The same principle can be applied to real life. An ideal husband is a worthless piece of shit once he starts cheating. Doesn't matter how wonderful he appears to be beforehand. And that's all it would've been. A façade. You don't cheat if you're good. I don't want excuses. You don't do it. Period. End of discussion. A police officer oversteps his authority? A criminal. A ballplayer cheats to win? Doesn't deserve the rewards. Politician lies? Shouldn't get the votes or hold office.
But, the line gets blurred when it comes to soldiers, doesn't it? That's what I learned from watching American Sniper last night. Clint Eastwood's film is excellent. Not as artsy as The Hurt Locker but more engaging. Bradley Cooper earns his Oscar nomination with his portrayal of military legend Chris Kyle caught between his duty and his moral obligation. Soldiers do bad things but they're not fucking bad guys. They're heroes. Those who send warriors into battle are the real villains. And, I think this goes for both sides.
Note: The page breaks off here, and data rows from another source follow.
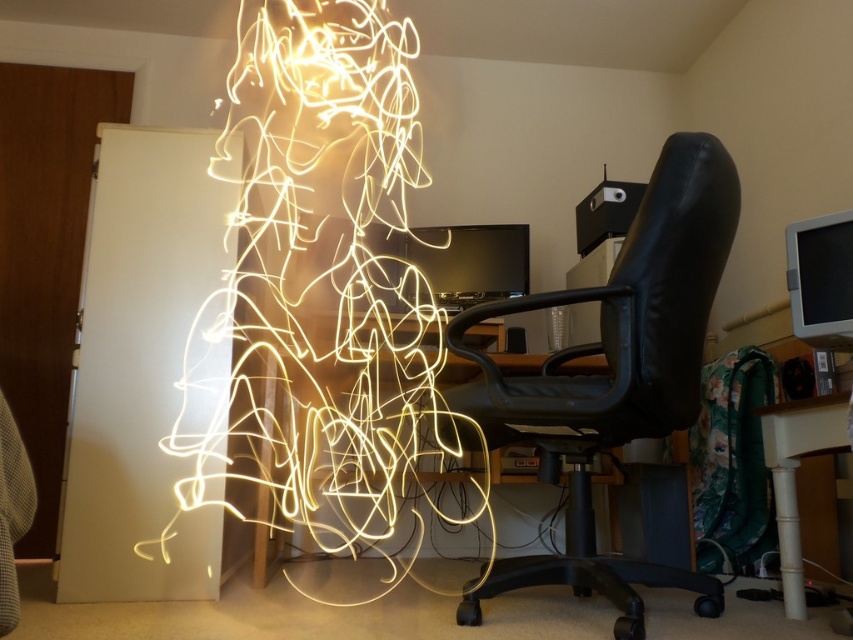
Question: Which of the following is the closest to the observer?

Choices:
 (A) white glossy table at lower right
 (B) black leather swivel chair at center

Answer: (B)

Question: Is black leather swivel chair at center above white glossy table at lower right?

Choices:
 (A) no
 (B) yes

Answer: (B)

Question: Where is black leather swivel chair at center located in relation to white glossy table at lower right in the image?

Choices:
 (A) above
 (B) below

Answer: (A)

Question: Can you confirm if black leather swivel chair at center is smaller than white glossy table at lower right?

Choices:
 (A) yes
 (B) no

Answer: (B)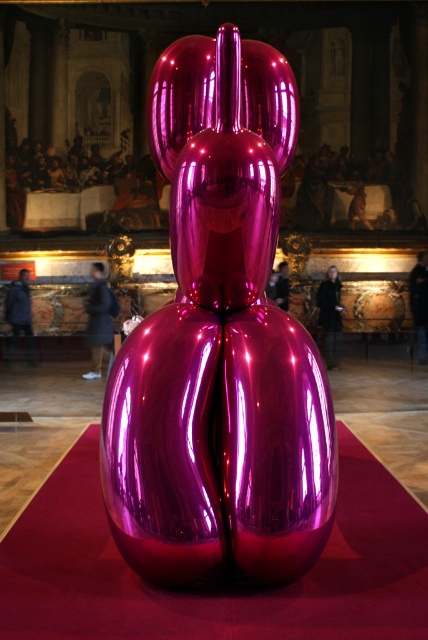
Based on the photo, you are a security guard in the gallery. You see the glossy purple mat at center and the dark brown leather jacket at center. Which object is positioned to the left?

The glossy purple mat at center is positioned to the left of the dark brown leather jacket at center.

Looking at this image, you are standing in the grand historical interior space where the metallic sculpture is displayed on a red carpet. You notice two points marked on the floor at coordinates point (8, 355) and point (424, 340). If you were to walk from the sculpture towards the entrance, which point would you step on first?

Point (8, 355) is in front of point (424, 340), so you would step on point (8, 355) first when walking from the sculpture towards the entrance.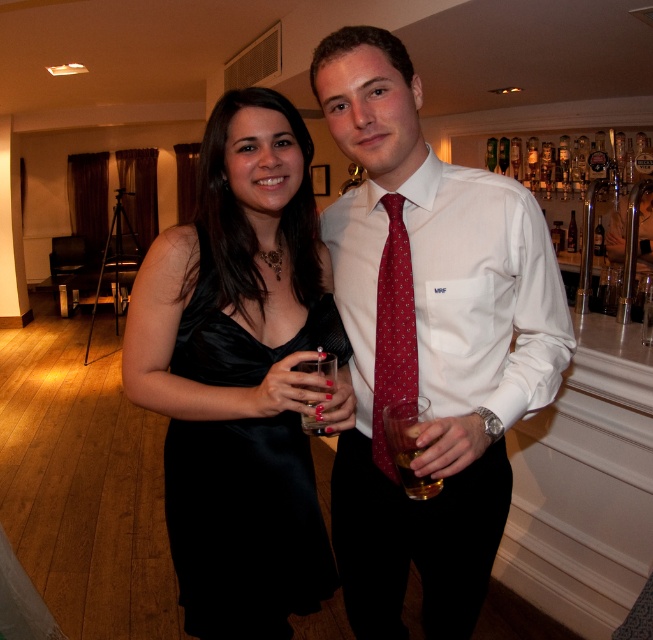
Question: Is satin black dress at center above red dotted tie at center?

Choices:
 (A) no
 (B) yes

Answer: (A)

Question: Does white silk shirt at center appear under translucent amber liquid at center?

Choices:
 (A) yes
 (B) no

Answer: (B)

Question: Among these points, which one is nearest to the camera?

Choices:
 (A) (317, 358)
 (B) (411, 449)

Answer: (B)

Question: Which point is closer to the camera?

Choices:
 (A) red dotted tie at center
 (B) clear plastic cup at center

Answer: (B)

Question: Which object is positioned closest to the translucent amber liquid at center?

Choices:
 (A) white silk shirt at center
 (B) clear plastic cup at center
 (C) translucent glass at lower center
 (D) satin black dress at center

Answer: (C)

Question: Can you confirm if satin black dress at center is bigger than clear plastic cup at center?

Choices:
 (A) no
 (B) yes

Answer: (B)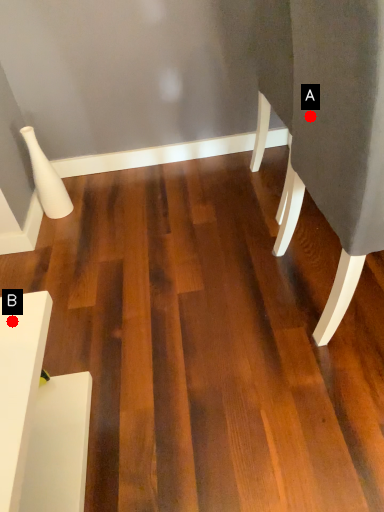
Question: Two points are circled on the image, labeled by A and B beside each circle. Which point is farther from the camera taking this photo?

Choices:
 (A) A is further
 (B) B is further

Answer: (A)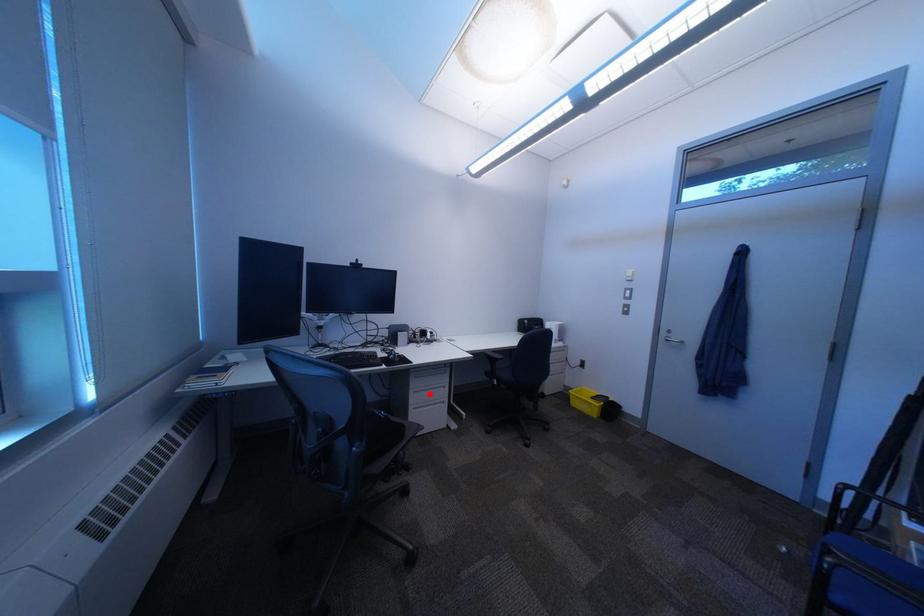
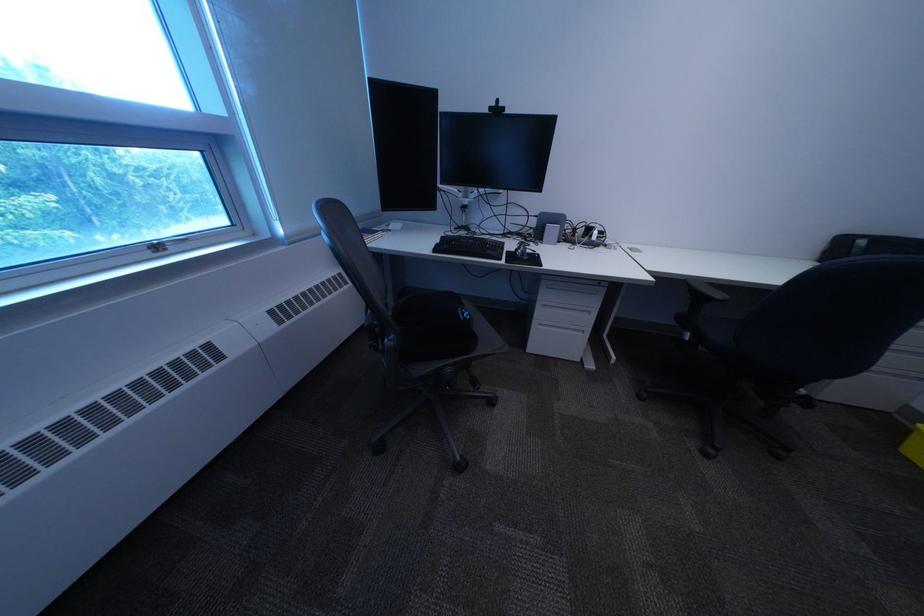
Question: A red point is marked in image1. In image2, is the corresponding 3D point closer to the camera or farther? Reply with the corresponding letter.

Choices:
 (A) The corresponding 3D point is closer.
 (B) The corresponding 3D point is farther.

Answer: (A)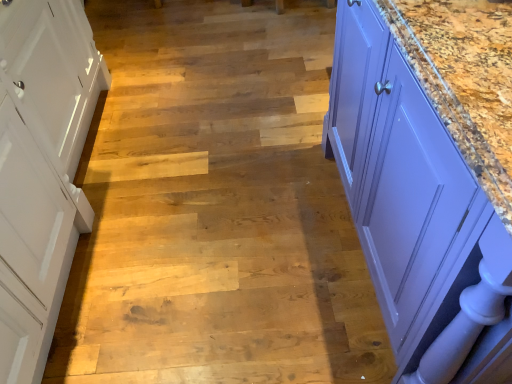
Question: Is wooden stair at center bigger than white wood cabinet at left?

Choices:
 (A) no
 (B) yes

Answer: (A)

Question: From the image's perspective, is wooden stair at center located above white wood cabinet at left?

Choices:
 (A) no
 (B) yes

Answer: (B)

Question: From a real-world perspective, is wooden stair at center located beneath white wood cabinet at left?

Choices:
 (A) yes
 (B) no

Answer: (A)

Question: From the image's perspective, is wooden stair at center located beneath white wood cabinet at left?

Choices:
 (A) yes
 (B) no

Answer: (B)

Question: From a real-world perspective, is wooden stair at center located higher than white wood cabinet at left?

Choices:
 (A) no
 (B) yes

Answer: (A)

Question: Is wooden stair at center far from white wood cabinet at left?

Choices:
 (A) no
 (B) yes

Answer: (A)

Question: Can you confirm if wooden stair at center is smaller than purple glossy cabinet at right?

Choices:
 (A) yes
 (B) no

Answer: (A)

Question: Is wooden stair at center bigger than purple glossy cabinet at right?

Choices:
 (A) no
 (B) yes

Answer: (A)

Question: From a real-world perspective, is wooden stair at center located beneath purple glossy cabinet at right?

Choices:
 (A) no
 (B) yes

Answer: (B)

Question: Considering the relative positions of wooden stair at center and purple glossy cabinet at right in the image provided, is wooden stair at center in front of purple glossy cabinet at right?

Choices:
 (A) yes
 (B) no

Answer: (B)

Question: Is purple glossy cabinet at right at the back of wooden stair at center?

Choices:
 (A) no
 (B) yes

Answer: (A)

Question: Can you confirm if wooden stair at center is positioned to the right of purple glossy cabinet at right?

Choices:
 (A) no
 (B) yes

Answer: (A)

Question: Is purple glossy cabinet at right to the right of wooden stair at center from the viewer's perspective?

Choices:
 (A) no
 (B) yes

Answer: (B)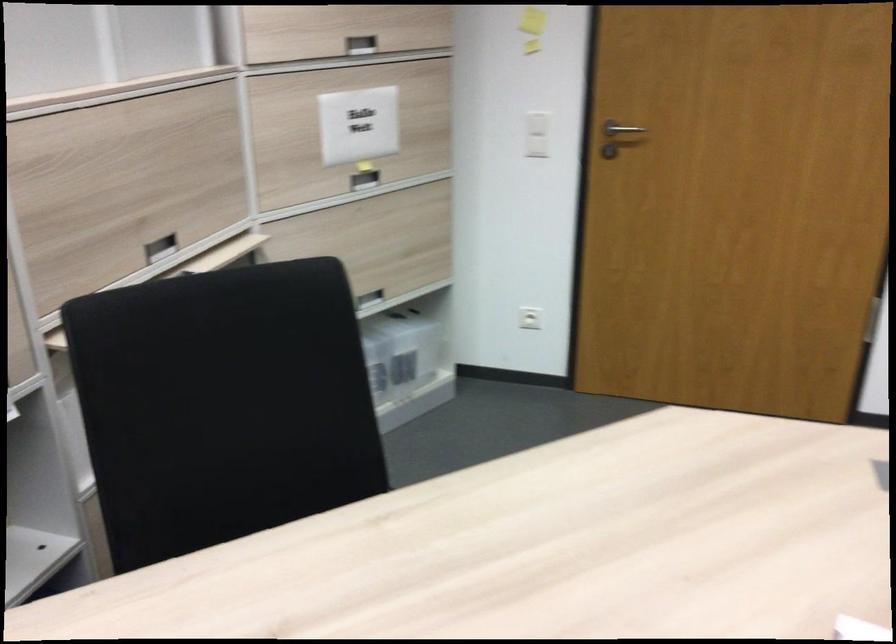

Sure, the film inaccurately portrays all Muslims as Islamic militants. But, a careful analysis reveals that we're only seeing their world through a limited-omniscient narration. We only know what the soldier knows. What he's taught. What he learns. This even applies to his relationship with his wife. All Kyle hears is … you need to come home, we're your family, I can't take this anymore … so that's all we hear. There's no depth to his wife's character. That's not stereotyping, that's storytelling. We only know the world through our protagonist. If that's what Kyle believes, we can't be mad at the movie. Only at the system that created him.
On a side note, the real life Chris Kyle had a rather public dispute with my all-time favorite wrestler Jesse "The Body" Ventura. Here's a quick synopsis: Kyle claimed he punched Ventura in the face for badmouthing Navy Seals. Ventura denied the accusation. He was a Seal during the Vietnam War, after all. Seems ridiculous, right? Ventura sued Kyle for defamation and won. Kyle's widow (Kyle was murdered a couple of years ago) is appealing the ruling. Ventura wants more money now because he believes the controversy (pronounced Jimmy Fallon's way, of course) was used to publicize Kyle's book and subsequent blockbuster movie. Make sense?
I find the whole case disheartening. Another tragic twist in another impossible situation. Kyle serves four tours in the Iraq War only to be killed by a crazed veteran. What are the chances? I wish more effort and financial resources were directed to help embattled soldiers. Too many ruined lives are forgotten. That's your ugly.